- **PROBLEM REQUIREMENTS**:
Could you filter the listing for lines with the word "axis" and return them?
━━ DATA PROVIDED ━━
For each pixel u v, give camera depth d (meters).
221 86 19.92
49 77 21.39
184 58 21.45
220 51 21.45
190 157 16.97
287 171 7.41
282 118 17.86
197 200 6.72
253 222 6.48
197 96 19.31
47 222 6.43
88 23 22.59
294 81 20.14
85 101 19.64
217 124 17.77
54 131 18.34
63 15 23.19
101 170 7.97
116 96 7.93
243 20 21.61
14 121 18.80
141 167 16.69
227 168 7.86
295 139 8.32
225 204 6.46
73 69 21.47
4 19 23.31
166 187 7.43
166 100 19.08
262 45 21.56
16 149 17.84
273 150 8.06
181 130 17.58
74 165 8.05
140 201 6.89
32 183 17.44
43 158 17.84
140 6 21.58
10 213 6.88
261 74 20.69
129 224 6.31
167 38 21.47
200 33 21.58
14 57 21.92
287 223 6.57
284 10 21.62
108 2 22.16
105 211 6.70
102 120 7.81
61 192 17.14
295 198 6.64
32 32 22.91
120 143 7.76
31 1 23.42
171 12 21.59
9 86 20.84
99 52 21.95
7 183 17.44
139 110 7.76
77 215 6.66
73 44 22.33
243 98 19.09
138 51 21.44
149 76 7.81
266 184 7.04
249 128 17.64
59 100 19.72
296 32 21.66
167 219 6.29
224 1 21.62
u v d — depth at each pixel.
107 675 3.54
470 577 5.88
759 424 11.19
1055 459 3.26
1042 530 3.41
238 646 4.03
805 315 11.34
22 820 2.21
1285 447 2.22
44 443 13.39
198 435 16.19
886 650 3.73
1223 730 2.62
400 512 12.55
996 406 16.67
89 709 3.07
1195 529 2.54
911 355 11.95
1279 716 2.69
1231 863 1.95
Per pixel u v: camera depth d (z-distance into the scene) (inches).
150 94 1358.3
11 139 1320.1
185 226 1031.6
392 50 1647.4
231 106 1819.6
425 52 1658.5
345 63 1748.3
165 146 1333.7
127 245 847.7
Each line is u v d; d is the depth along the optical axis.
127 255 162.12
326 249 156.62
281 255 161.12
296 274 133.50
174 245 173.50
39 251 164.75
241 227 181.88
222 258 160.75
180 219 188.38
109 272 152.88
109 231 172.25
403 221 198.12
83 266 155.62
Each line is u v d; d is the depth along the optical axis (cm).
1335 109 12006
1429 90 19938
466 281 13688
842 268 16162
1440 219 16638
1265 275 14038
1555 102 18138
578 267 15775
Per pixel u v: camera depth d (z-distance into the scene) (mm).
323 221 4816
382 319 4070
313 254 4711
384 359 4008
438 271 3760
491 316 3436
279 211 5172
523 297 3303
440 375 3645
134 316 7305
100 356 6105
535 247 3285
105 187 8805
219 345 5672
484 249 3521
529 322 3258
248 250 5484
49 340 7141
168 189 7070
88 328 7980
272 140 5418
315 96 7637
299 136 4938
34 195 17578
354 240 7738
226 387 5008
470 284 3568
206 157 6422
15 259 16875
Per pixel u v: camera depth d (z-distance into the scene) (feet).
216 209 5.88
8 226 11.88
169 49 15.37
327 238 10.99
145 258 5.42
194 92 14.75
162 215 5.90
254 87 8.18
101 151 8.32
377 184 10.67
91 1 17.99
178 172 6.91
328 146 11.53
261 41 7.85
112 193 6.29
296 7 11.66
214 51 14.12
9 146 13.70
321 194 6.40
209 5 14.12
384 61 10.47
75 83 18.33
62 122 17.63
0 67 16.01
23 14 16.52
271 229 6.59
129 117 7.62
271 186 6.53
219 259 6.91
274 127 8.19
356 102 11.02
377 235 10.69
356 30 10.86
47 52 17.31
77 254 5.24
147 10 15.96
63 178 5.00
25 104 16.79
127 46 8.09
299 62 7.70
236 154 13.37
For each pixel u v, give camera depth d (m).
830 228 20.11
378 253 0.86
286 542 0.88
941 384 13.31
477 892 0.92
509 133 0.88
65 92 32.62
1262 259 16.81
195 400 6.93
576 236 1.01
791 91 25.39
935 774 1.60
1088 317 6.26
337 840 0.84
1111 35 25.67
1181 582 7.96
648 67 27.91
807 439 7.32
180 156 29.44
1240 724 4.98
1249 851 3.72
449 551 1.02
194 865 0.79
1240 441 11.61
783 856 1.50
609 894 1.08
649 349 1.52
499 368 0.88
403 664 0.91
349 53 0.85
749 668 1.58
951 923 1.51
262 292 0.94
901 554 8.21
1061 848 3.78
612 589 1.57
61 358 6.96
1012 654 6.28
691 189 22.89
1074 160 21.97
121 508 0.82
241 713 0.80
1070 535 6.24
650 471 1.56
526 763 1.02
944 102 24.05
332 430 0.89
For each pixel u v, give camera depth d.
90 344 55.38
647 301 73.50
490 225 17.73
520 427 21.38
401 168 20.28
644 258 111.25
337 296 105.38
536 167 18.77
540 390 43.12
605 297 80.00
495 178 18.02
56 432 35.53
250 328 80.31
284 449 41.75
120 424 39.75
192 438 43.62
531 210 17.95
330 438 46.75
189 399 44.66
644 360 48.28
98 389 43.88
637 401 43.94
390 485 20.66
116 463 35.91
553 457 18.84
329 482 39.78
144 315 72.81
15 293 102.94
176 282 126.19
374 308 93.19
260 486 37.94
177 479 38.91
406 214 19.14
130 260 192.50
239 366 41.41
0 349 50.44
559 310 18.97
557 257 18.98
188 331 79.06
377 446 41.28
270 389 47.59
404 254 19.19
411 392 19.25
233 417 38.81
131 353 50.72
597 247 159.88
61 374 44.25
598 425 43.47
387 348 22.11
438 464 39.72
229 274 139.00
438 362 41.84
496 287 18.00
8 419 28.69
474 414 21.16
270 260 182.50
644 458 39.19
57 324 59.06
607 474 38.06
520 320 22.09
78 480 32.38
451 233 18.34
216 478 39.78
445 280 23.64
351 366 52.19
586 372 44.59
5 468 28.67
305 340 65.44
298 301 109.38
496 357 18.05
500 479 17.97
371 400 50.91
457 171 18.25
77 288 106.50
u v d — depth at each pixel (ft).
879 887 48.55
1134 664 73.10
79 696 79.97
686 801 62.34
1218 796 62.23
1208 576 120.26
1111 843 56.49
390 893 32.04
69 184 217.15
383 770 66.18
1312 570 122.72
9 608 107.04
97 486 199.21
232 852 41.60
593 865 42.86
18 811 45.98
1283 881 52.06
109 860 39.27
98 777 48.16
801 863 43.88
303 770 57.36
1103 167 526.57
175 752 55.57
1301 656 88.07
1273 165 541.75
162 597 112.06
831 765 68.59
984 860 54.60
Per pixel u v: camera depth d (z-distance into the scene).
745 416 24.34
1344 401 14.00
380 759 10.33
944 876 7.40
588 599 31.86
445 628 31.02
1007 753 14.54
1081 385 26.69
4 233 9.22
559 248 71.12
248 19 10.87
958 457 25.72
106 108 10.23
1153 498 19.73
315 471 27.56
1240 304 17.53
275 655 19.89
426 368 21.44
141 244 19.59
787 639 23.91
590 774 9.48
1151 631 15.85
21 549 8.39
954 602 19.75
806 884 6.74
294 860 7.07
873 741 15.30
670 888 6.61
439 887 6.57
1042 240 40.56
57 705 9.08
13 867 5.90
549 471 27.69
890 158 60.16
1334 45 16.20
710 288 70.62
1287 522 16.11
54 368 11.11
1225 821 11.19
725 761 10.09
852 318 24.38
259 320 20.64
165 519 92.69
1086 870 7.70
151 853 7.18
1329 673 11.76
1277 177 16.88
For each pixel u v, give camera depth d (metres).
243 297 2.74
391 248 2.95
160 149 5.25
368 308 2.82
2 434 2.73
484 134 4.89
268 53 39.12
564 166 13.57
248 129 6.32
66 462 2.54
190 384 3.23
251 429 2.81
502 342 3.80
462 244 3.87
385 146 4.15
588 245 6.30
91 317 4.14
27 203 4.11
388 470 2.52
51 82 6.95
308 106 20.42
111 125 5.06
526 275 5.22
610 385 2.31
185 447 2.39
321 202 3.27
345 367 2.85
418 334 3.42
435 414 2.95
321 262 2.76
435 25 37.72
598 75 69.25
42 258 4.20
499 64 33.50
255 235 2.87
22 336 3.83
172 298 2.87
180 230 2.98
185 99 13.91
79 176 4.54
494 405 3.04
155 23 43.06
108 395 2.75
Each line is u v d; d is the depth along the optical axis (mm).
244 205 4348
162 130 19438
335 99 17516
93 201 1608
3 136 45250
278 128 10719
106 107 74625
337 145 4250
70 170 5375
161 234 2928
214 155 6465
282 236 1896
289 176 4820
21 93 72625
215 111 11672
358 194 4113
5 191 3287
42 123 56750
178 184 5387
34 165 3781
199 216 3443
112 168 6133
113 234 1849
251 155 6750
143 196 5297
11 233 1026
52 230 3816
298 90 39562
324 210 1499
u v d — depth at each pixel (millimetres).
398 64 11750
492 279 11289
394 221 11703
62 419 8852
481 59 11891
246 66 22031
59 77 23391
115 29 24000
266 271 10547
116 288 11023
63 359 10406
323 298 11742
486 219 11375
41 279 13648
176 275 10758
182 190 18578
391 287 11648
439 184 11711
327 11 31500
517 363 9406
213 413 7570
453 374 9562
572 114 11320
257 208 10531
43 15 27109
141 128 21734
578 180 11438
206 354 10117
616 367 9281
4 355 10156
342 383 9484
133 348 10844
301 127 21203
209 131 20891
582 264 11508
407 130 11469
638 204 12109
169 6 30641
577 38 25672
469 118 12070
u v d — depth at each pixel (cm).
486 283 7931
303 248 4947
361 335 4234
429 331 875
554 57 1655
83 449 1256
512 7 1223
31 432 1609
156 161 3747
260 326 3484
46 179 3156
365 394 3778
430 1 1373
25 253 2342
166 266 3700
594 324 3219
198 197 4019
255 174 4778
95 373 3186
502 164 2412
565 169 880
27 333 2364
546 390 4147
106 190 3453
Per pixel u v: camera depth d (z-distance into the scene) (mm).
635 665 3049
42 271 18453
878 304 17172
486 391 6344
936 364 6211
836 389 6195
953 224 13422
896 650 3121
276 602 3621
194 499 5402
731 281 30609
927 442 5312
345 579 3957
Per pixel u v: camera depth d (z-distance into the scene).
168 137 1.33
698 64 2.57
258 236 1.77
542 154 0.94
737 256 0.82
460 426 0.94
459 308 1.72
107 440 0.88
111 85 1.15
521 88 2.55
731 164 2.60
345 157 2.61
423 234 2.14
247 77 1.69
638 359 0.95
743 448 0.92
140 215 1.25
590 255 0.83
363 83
━━━
- **ANSWER**:
Each line is u v d; d is the depth along the optical axis.
Each line is u v d; d is the depth along the optical axis (cm).
Each line is u v d; d is the depth along the optical axis (mm).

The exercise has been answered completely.